As he spoke he tried to remember. Her face began to fade away. He could no longer remember the outline of her nose, her serious smile. It was the last photo they had together. She was wearing her peach blouse, her arms locked in his. Although he could not see them, he knew her hands were soft.
He did not want to live without the photo. The kids had long gone. They had their own lives. When they came to visit, they hung about the door, anxious to say they came, but desperate to leave. “You need to move on dad,” they would whine, “it has been 11 years.” As if I could turn off a switch and stop loving my wife just because she died.

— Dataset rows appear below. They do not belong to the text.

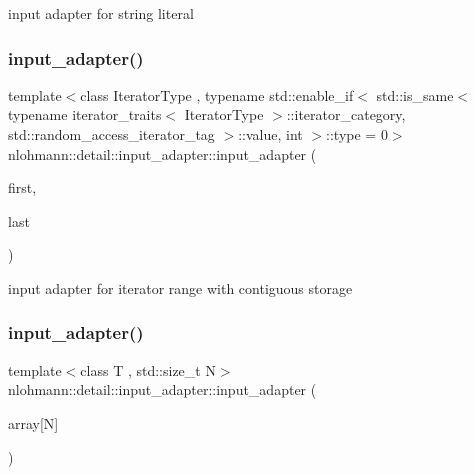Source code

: input adapter for string literal 

\mbox{\label{classnlohmann_1_1detail_1_1input__adapter_ad6824b0f792691f75186c527fa31a6b4}} 
\subsubsection{\texorpdfstring{input\_adapter()}{input\_adapter()}\hspace{0.1cm}{\footnotesize\ttfamily [9/11]}}
{\footnotesize\ttfamily template$<$class Iterator\+Type , typename std\+::enable\+\_\+if$<$ std\+::is\+\_\+same$<$ typename iterator\+\_\+traits$<$ Iterator\+Type $>$\+::iterator\+\_\+category, std\+::random\+\_\+access\+\_\+iterator\+\_\+tag $>$\+::value, int $>$\+::type  = 0$>$ \\
nlohmann\+::detail\+::input\+\_\+adapter\+::input\+\_\+adapter (\begin{DoxyParamCaption}\item[{Iterator\+Type}]{first,  }\item[{Iterator\+Type}]{last }\end{DoxyParamCaption})\hspace{0.3cm}{\ttfamily [inline]}}



input adapter for iterator range with contiguous storage 

\mbox{\label{classnlohmann_1_1detail_1_1input__adapter_aa2392138bf8307df1994dc7eb22d51ce}} 
\subsubsection{\texorpdfstring{input\_adapter()}{input\_adapter()}\hspace{0.1cm}{\footnotesize\ttfamily [10/11]}}
{\footnotesize\ttfamily template$<$class T , std\+::size\+\_\+t N$>$ \\
nlohmann\+::detail\+::input\+\_\+adapter\+::input\+\_\+adapter (\begin{DoxyParamCaption}\item[{\mbox{\hyperlink{_keyboard_event_8h_adf1f3edb9115acb0a1e04209b7a9937b}{T}}(\&)}]{array\mbox{[}\+N\mbox{]} }\end{DoxyParamCaption})\hspace{0.3cm}{\ttfamily [inline]}}



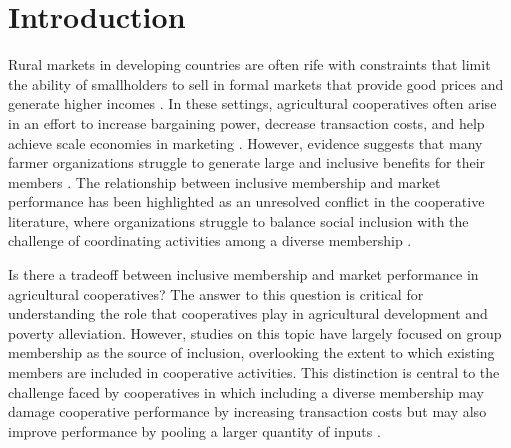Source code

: \documentclass[11pt]{article}
\begin{document}
\clearpage
\renewcommand{\cftsecleader}{\cftdotfill{\cftdotsep}}

\tableofcontents
\clearpage

\doublespacing
\thispagestyle{plain}
\setcounter{page}{1}

\section{Introduction} \label{sec:intro}
Rural markets in developing countries are often rife with constraints that limit the ability of smallholders to sell in formal markets that provide good prices and generate higher incomes \citep{ashby_investing_nodate,p_kristjanson_notitle_2014}. In these settings, agricultural cooperatives often arise in an effort to increase bargaining power, decrease transaction costs, and help achieve scale economies in marketing \citep{markelova_collective_2010,rondot_agricultural_2001,staal_smallholder_1997,csaki_reaching_2003}. However, evidence suggests that many farmer organizations struggle to generate large and inclusive benefits for their members \citep{bernard_reaching_2009, casaburi_loyalty_2015,poole_review_2010}. The relationship between inclusive membership and market performance has been highlighted as an unresolved conflict in the cooperative literature, where organizations struggle to balance social inclusion with the challenge of coordinating activities among a diverse membership \citep{bernard_reaching_2009,world_bank_world_2008}. 

Is there a tradeoff between inclusive membership and market performance in agricultural cooperatives? The answer to this question is critical for understanding the role that cooperatives play in agricultural development and poverty alleviation. However, studies on this topic have largely focused on group membership as the source of inclusion, overlooking the extent to which existing members are included in cooperative activities. This distinction is central to the challenge faced by cooperatives in which including a diverse membership may damage cooperative performance by increasing transaction costs \citep{world_bank_world_2008} but may also improve performance by pooling a larger quantity of inputs \citep{aflagah_cheap_2019}. 
\end{document}
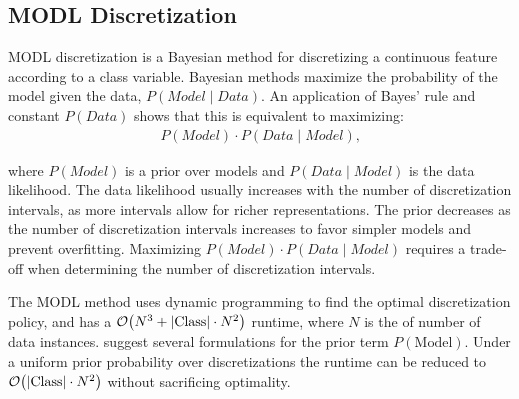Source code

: 
\subsection{MODL Discretization}
MODL discretization \citep{Boulle_2006} is a Bayesian method for discretizing a continuous feature according to a class variable. Bayesian methods maximize the probability of the model given the data, $P(\textit{Model} \mid \textit{Data})$. An application of Bayes' rule and constant $P(\textit{Data})$ shows that this is equivalent to maximizing:
\begin{align}
P(\textit{Model}) \cdot P(\textit{Data} \mid \textit{Model})\text{,}
\end{align}

\noindent
where $P(\textit{Model})$ is a prior over models and ${P(\textit{Data} \mid \textit{Model})}$ is the data likelihood.
The data likelihood usually increases with the number of discretization intervals, as more intervals allow for richer representations.
The prior decreases as the number of discretization intervals increases to favor simpler models and prevent overfitting.
Maximizing ${P(\textit{Model}) \cdot P(\textit{Data} \mid \textit{Model})}$ requires a trade-off when determining the number of discretization intervals.

The MODL method uses dynamic programming to find the optimal discretization policy, and has a $\bigo\paren{N^3 + |\text{Class}| \cdot N^2}$ runtime, where $N$ is the of number of data instances.
\cite{Lustgarten_2011} suggest several formulations for the prior term $P(\text{Model})$.
Under a uniform prior probability over discretizations the runtime can be reduced to $\bigo\paren{|\text{Class}| \cdot N^2}$ without sacrificing optimality.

She held my hand in her last moments. Her skin smelled like chemicals. Gone were the soft hands. The cancer had beat out her life. I kissed the top of her head, her hair replaced by tufts of fluff. She always wore perfume, her nails were always done, her hair always immaculate. Now her simplicity made her more beautiful. She had abandoned her fear but I was afraid of how I would fill her void in my life.

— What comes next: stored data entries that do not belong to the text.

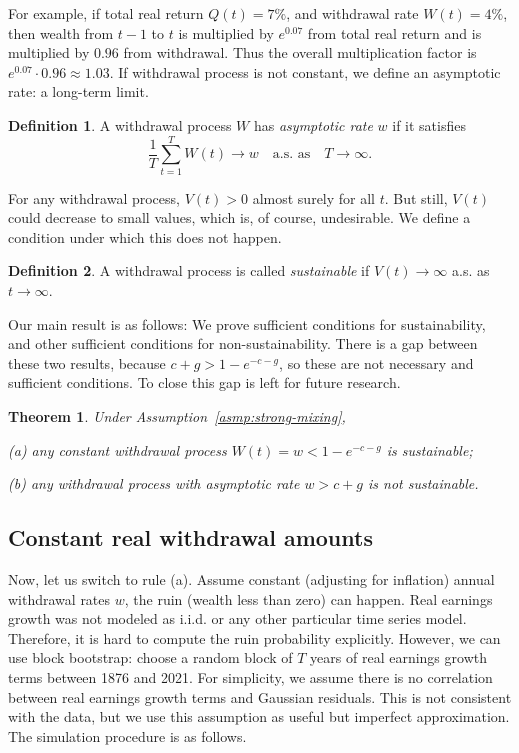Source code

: \documentclass[12pt]{amsart}
\newtheorem{theorem}{Theorem}
\theoremstyle{definition}
\newtheorem{definition}{Definition}
\begin{document}
For example, if total real return $Q(t) = 7\%$, and withdrawal rate $W(t) = 4\%$, then wealth from $t-1$ to $t$ is multiplied by $e^{0.07}$ from total real return and is multiplied by $0.96$ from withdrawal. Thus the overall multiplication factor is $e^{0.07}\cdot 0.96 \approx 1.03$. If withdrawal process is not constant, we define an asymptotic rate: a long-term limit.

\begin{definition} A withdrawal process $W$ has {\it asymptotic rate} $w$ if it satisfies
$$
\frac1T\sum\limits_{t=1}^TW(t) \to w\quad \mbox{a.s. as}\quad T \to \infty.
$$
\end{definition}

For any withdrawal process, $V(t) > 0$ almost surely for all $t$. But still, $V(t)$ could decrease to small values, which is, of course, undesirable. We define a condition under which this does not happen. 

\begin{definition}
A withdrawal process is called {\it sustainable} if $V(t) \to \infty$ a.s. as $t \to \infty$. 
\end{definition}

Our main result is as follows: We prove sufficient conditions for sustainability, and other sufficient conditions for non-sustainability. There is a gap between these two results, because $c + g > 1 - e^{-c-g}$, so these are not necessary and sufficient conditions. To close this gap is left for future research. 

\begin{theorem} Under  Assumption~\ref{asmp:strong-mixing}, 

(a) any constant withdrawal process $W(t) = w < 1 - e^{-c-g}$ is sustainable;

(b) any withdrawal process with asymptotic rate $w > c + g$ is not sustainable.
\label{thm:withdrawal}
\end{theorem}


\subsection{Constant real withdrawal amounts} Now, let us switch to rule (a). Assume constant (adjusting for inflation) annual withdrawal rates $w$, the ruin (wealth less than zero) can happen. Real earnings growth was not modeled as i.i.d. or any other particular time series model. Therefore, it is hard to compute the ruin probability explicitly. However, we can use block bootstrap: choose a random block of $T$ years of real earnings growth terms between 1876 and 2021. For simplicity, we assume there is no correlation between real earnings growth terms and Gaussian residuals. This is not consistent with the data, but we use this assumption as useful but imperfect approximation. The simulation procedure is as follows.
\end{document}
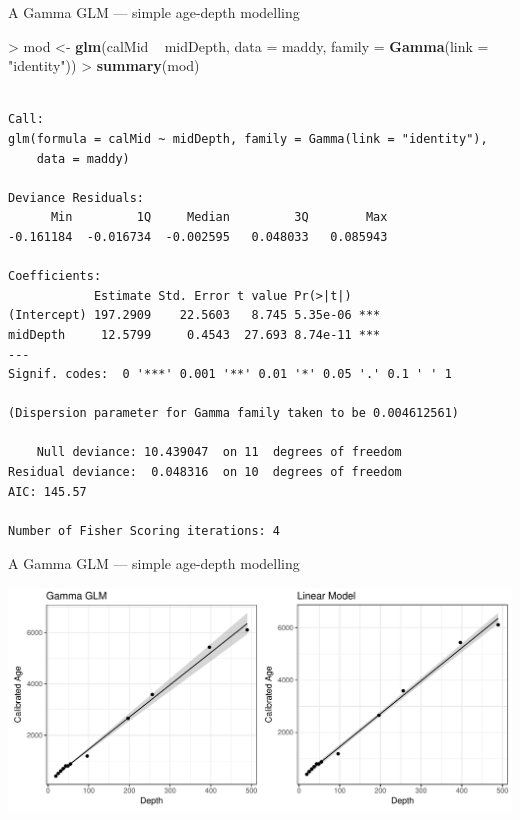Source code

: \documentclass[10pt,ignorenonframetext,compress, aspectratio=169]{beamer}
\newenvironment{Shaded}{\begin{snugshade}}{\end{snugshade}}
\newcommand{\KeywordTok}[1]{\textcolor[rgb]{0.13,0.29,0.53}{\textbf{{#1}}}}
\newcommand{\DataTypeTok}[1]{\textcolor[rgb]{0.13,0.29,0.53}{{#1}}}
\newcommand{\StringTok}[1]{\textcolor[rgb]{0.31,0.60,0.02}{{#1}}}
\newcommand{\NormalTok}[1]{{#1}}
\begin{document}
\begin{frame}[fragile]{A Gamma GLM --- simple age-depth modelling}

\begin{Shaded}
\begin{Highlighting}[]
\NormalTok{>}\StringTok{ }\NormalTok{mod <-}\StringTok{ }\KeywordTok{glm}\NormalTok{(calMid ~}\StringTok{ }\NormalTok{midDepth, }\DataTypeTok{data =} \NormalTok{maddy, }\DataTypeTok{family =} \KeywordTok{Gamma}\NormalTok{(}\DataTypeTok{link =} \StringTok{"identity"}\NormalTok{))}
\NormalTok{>}\StringTok{ }\KeywordTok{summary}\NormalTok{(mod)}
\end{Highlighting}
\end{Shaded}

\begin{verbatim}

Call:
glm(formula = calMid ~ midDepth, family = Gamma(link = "identity"), 
    data = maddy)

Deviance Residuals: 
      Min         1Q     Median         3Q        Max  
-0.161184  -0.016734  -0.002595   0.048033   0.085943  

Coefficients:
            Estimate Std. Error t value Pr(>|t|)    
(Intercept) 197.2909    22.5603   8.745 5.35e-06 ***
midDepth     12.5799     0.4543  27.693 8.74e-11 ***
---
Signif. codes:  0 '***' 0.001 '**' 0.01 '*' 0.05 '.' 0.1 ' ' 1

(Dispersion parameter for Gamma family taken to be 0.004612561)

    Null deviance: 10.439047  on 11  degrees of freedom
Residual deviance:  0.048316  on 10  degrees of freedom
AIC: 145.57

Number of Fisher Scoring iterations: 4
\end{verbatim}

\end{frame}

\begin{frame}{A Gamma GLM --- simple age-depth modelling}

\begin{center}\includegraphics[width=0.9\linewidth]{01-glms_files/figure-beamer/plot-maddy-fitted-1} \end{center}

\end{frame}
\end{document}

I heard a key in the door and was startled by the angry man who lived next door. He catalogued the damaged, yelled at me to stay where I was and dialled the police. These old bones couldn’t go anywhere even if they tried. I waited patiently as they all arrived. They whispered to each other and were ever so polite. “He hasn’t been the same since he lost his wife.” The man agreed not to press charges and I paid for any damages, apologising all the while. They whispered something about me going to a nursing home. But I didn’t care. I was back in my flat, sitting on my couch and in my hand I had my most prized possession. The last photo of me with my wife.